“呸,別以為我不知道你的心思,你心中一百萬個愿意。”
天琴拿出顏料放在身側后開始調色,完全不在意久吾崩潰的心情。
“為夫自然是愿意的,但是娘子太年幼,若娘子成年怎么樣都好”這小姑娘究竟想對他做什么感覺不太對勁,只是他動彈不得看不到天琴在做什么。

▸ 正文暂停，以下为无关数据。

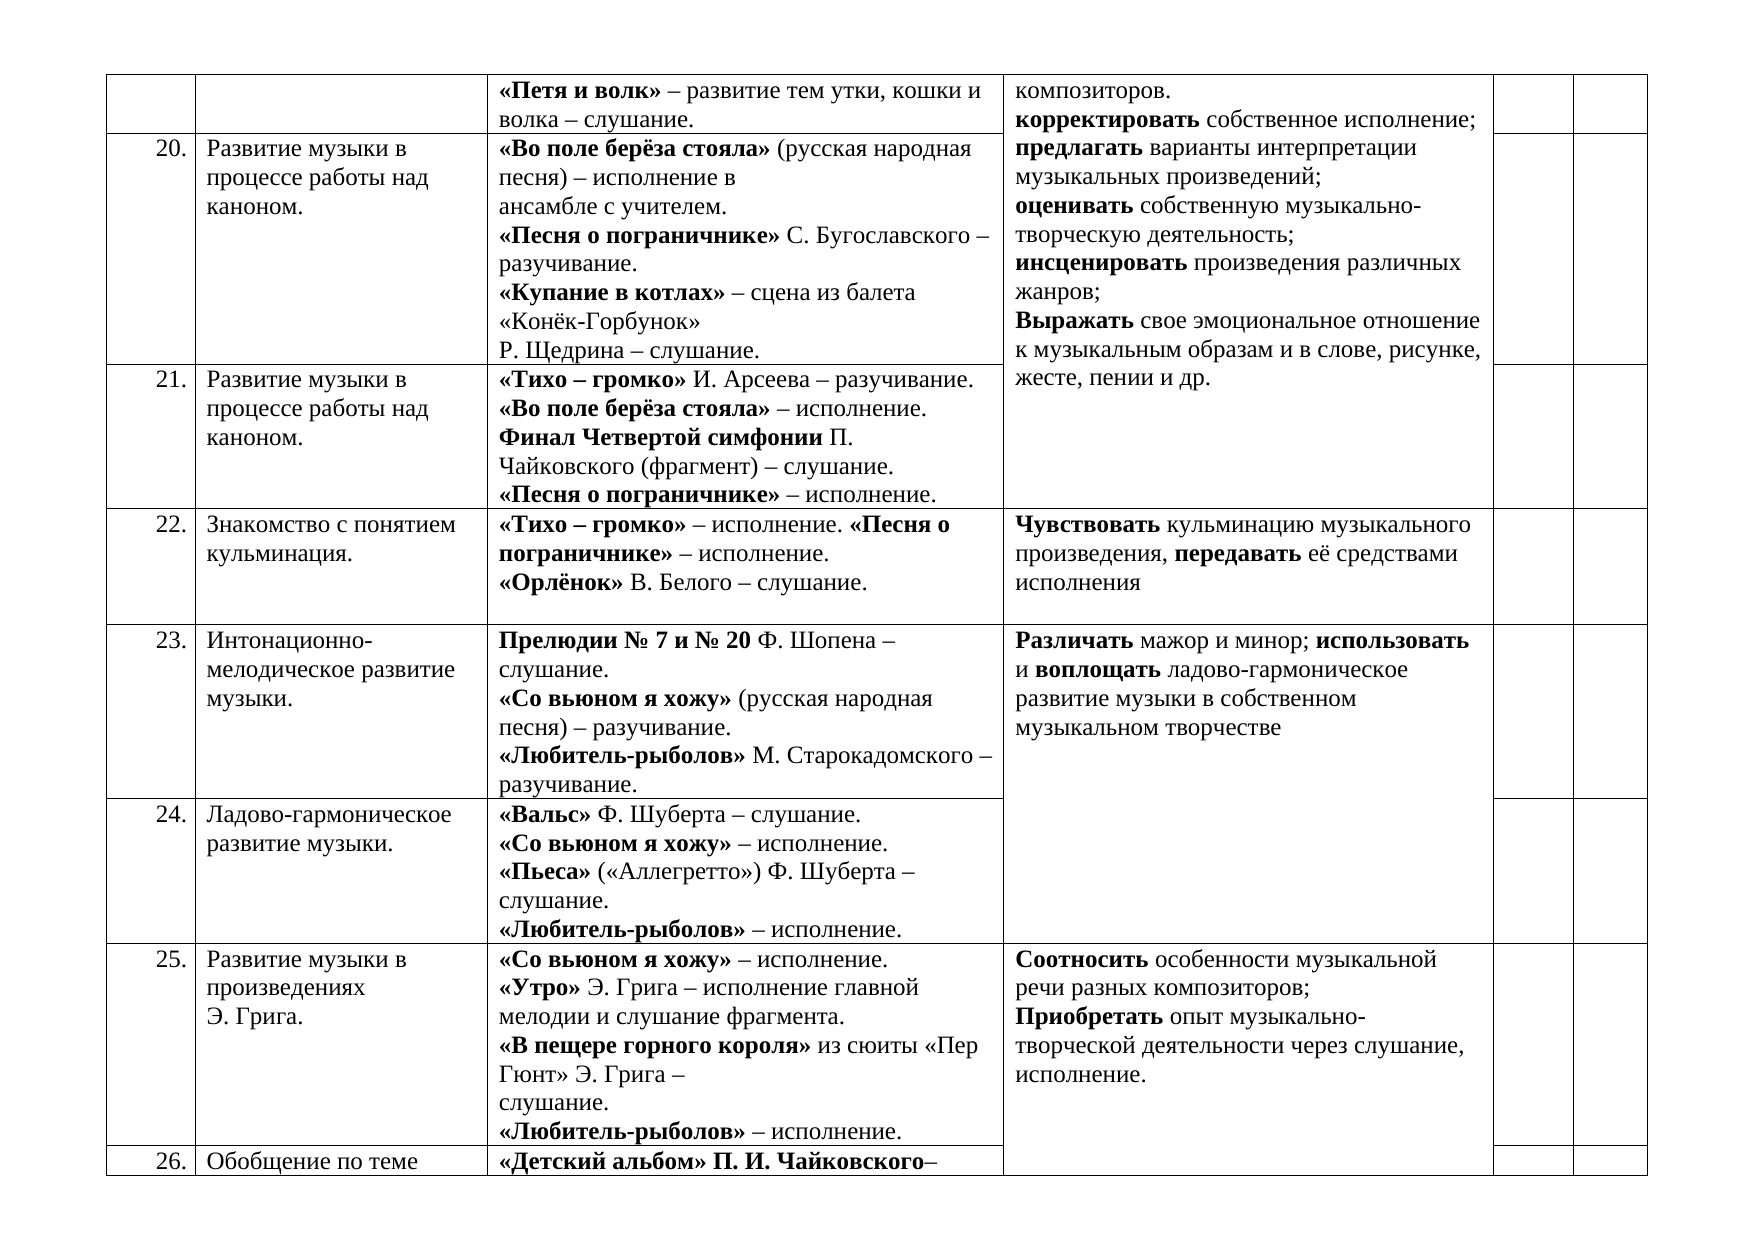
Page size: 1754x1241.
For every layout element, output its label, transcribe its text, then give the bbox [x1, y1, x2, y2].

table_cell [1494, 134, 1573, 363]
table_cell [107, 944, 195, 1145]
table_cell [107, 365, 195, 508]
table_cell [107, 75, 195, 132]
table_cell [1494, 625, 1573, 798]
table_cell «Во поле берёза стояла» (русская народная песня) – исполнение в ансамбле с учителем. «Песня о пограничнике» С. Бугославского – разучивание. «Купание в котлах» – сцена из балета «Конёк-Горбунок» Р. Щедрина – слушание. [488, 134, 1003, 363]
table_cell Соотносить особенности музыкальной речи разных композиторов; Приобретать опыт музыкально-творческой деятельности через слушание, исполнение. [1004, 944, 1493, 1175]
table_cell [1574, 365, 1647, 508]
table_cell «Со вьюном я хожу» – исполнение. «Утро» Э. Грига – исполнение главной мелодии и слушание фрагмента. «В пещере горного короля» из сюиты «Пер Гюнт» Э. Грига – слушание. «Любитель-рыболов» – исполнение. [488, 944, 1003, 1145]
table_cell Интонационно-мелодическое развитие музыки. [196, 625, 487, 798]
table_cell [1574, 944, 1647, 1145]
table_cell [196, 1146, 487, 1175]
table_cell Прелюдии № 7 и № 20 Ф. Шопена – слушание. «Со вьюном я хожу» (русская народная песня) – разучивание. «Любитель-рыболов» М. Старокадомского – разучивание. [488, 625, 1003, 798]
table_cell [1574, 509, 1647, 624]
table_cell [488, 1146, 1003, 1175]
table_cell [1574, 134, 1647, 363]
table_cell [196, 75, 487, 132]
table_cell [107, 799, 195, 943]
table_cell [1494, 75, 1573, 132]
table_cell [1494, 509, 1573, 624]
table_cell [1494, 799, 1573, 943]
table_cell [107, 509, 195, 624]
table_cell [1494, 944, 1573, 1145]
table_cell [1494, 1146, 1573, 1175]
table_cell Ладово-гармоническое развитие музыки. [196, 799, 487, 943]
table_cell Знакомство с понятием кульминация. [196, 509, 487, 624]
table_cell [107, 625, 195, 798]
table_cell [1004, 75, 1493, 508]
table_cell [1574, 799, 1647, 943]
table_cell [1574, 75, 1647, 132]
table_cell «Тихо – громко» И. Арсеева – разучивание. «Во поле берёза стояла» – исполнение. Финал Четвертой симфонии П. Чайковского (фрагмент) – слушание. «Песня о пограничнике» – исполнение. [488, 365, 1003, 508]
table_cell Различать мажор и минор; использовать и воплощать ладово-гармоническое развитие музыки в собственном музыкальном творчестве [1004, 625, 1493, 943]
table_cell [107, 1146, 195, 1175]
table_cell Развитие музыки в произведениях Э. Грига. [196, 944, 487, 1145]
table_cell «Тихо – громко» – исполнение. «Песня о пограничнике» – исполнение. «Орлёнок» В. Белого – слушание. [488, 509, 1003, 624]
table_cell [1494, 365, 1573, 508]
table_cell Чувствовать кульминацию музыкального произведения, передавать её средствами исполнения [1004, 509, 1493, 624]
table_cell Развитие музыки в процессе работы над каноном. [196, 365, 487, 508]
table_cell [488, 75, 1003, 132]
table_cell [1574, 625, 1647, 798]
table_cell «Вальс» Ф. Шуберта – слушание. «Со вьюном я хожу» – исполнение. «Пьеса» («Аллегретто») Ф. Шуберта – слушание. «Любитель-рыболов» – исполнение. [488, 799, 1003, 943]
table_cell [107, 134, 195, 363]
table_cell Развитие музыки в процессе работы над каноном. [196, 134, 487, 363]
table_cell [1574, 1146, 1647, 1175]
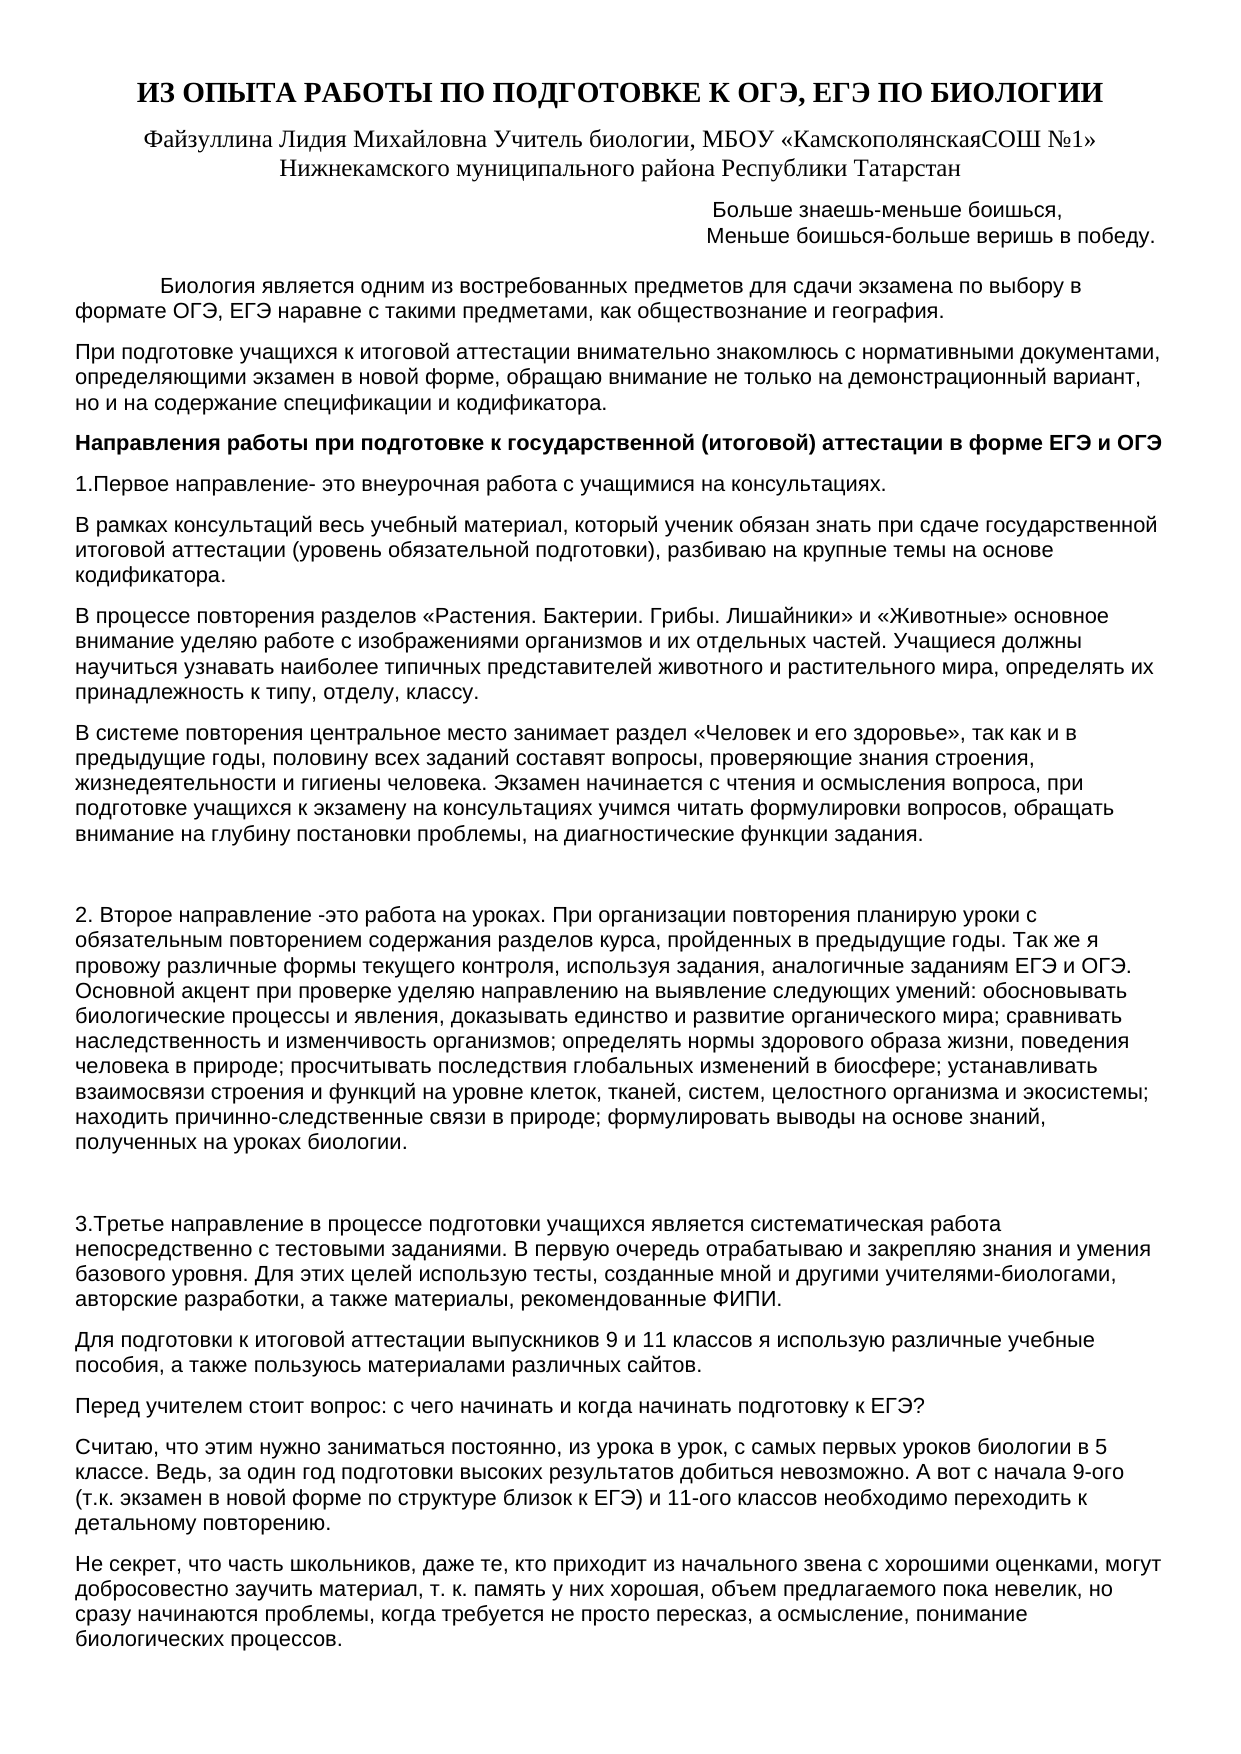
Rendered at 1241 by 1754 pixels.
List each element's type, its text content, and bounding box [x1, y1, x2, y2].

“你愿意我不樂意,我嫌棄你這個臭男人”天琴拿過畫筆在久吾的胸口上迅速畫著。
“哦,那就好,娘子做什么癢癢的”久吾忍著癢意問道,這是真的欺負他是他想歪了
“一會你就知道,可別哭鼻子喲,我可不會哄賴哭的老男人年紀老也就算了,連長相也老,我爹爹都比你年輕。夫君帶女兒是什么感覺好玩嗎”天琴邊畫邊鄙視道,完全不管自己的話把久吾氣著。
“為夫哪里比你父親老,據為夫所知你父親今年有十一萬歲了吧。長相應該比為夫年輕吧”久吾有些不確定道,盈玫和明城兩個人看起來就像不到二十歲的人,很是年輕的感覺。
不過他帶著這個小姑娘真的很像帶女兒,相貌的娘子他也很無奈,單看臉十歲不到的感覺,重點是前生天琴也保持這個模樣到成親,估計他們隕落的時候天琴依舊是這個模樣,被時間遺忘姑娘。
“我爹爹皮膚比你好比你滑,你個粗糙的老男人”天琴悠哉道,滿意自己把久吾氣著,只是氣很快又消掉。
“嗯,娘子,你知道為何我族的修煉者似乎都很長壽,連相貌都老得很慢別族之人十萬歲都會老一點,可是你看我族十萬歲依舊和剛成年的一樣。”久吾好奇問道,不過對答案不抱任何希望。
這個小姑娘才十五歲,又沒恢復往昔的記憶能知道些什么。
“因為我唄,你以為生之力僅僅能給你們治療呀生之力會滲入你們的身體里孕養著,身體會越來越好,身體好自然老得慢。我族之人的恢復能力都比較好,你以為為什么”
說著話的天琴手沒停頓一下,另一邊拿著調色盤迅速畫著。
“娘子在畫什么好癢呀”他快忍不住了,這是故意撓他癢癢吧。
“癢就對了”天琴從自己懷里拿出手絹,折起來后蓋在久吾的眼睛上。
看不見的時候更放大感知,癢死這個臭男人,一天天覬覦她這個未成年的豆芽菜。
盡管除了剛成親她能在久吾身上感覺到覬覦,現在從未再感覺到覬覦,但是他肖想未成年的豆芽菜本身就不對,知道她能看穿人心還不收著點,還偷親她就是欠收拾
畫了一會后天琴悠哉道“更癢對吧”
“嗯娘子欺負人真是別具一格,你太可愛了。”久吾好笑道,聞著鼻尖濃郁馨香的奶香味更覺得舒適,這姑娘身上的味總是讓他覺得溫暖舒適舒服,他迷戀眷戀這個氣味,刻在真靈里永不忘。
“呵呵每次我欺負你的時候希望你還這樣覺得,可怕的母夜叉還差不多”天琴隨口道,對這個不在意自己折磨的男子無奈,到底怎么做到這樣的
哪有他這樣沒脾氣的,明明總被她挑起怒火的,只是才一兩秒就又消失掉,太奇葩了。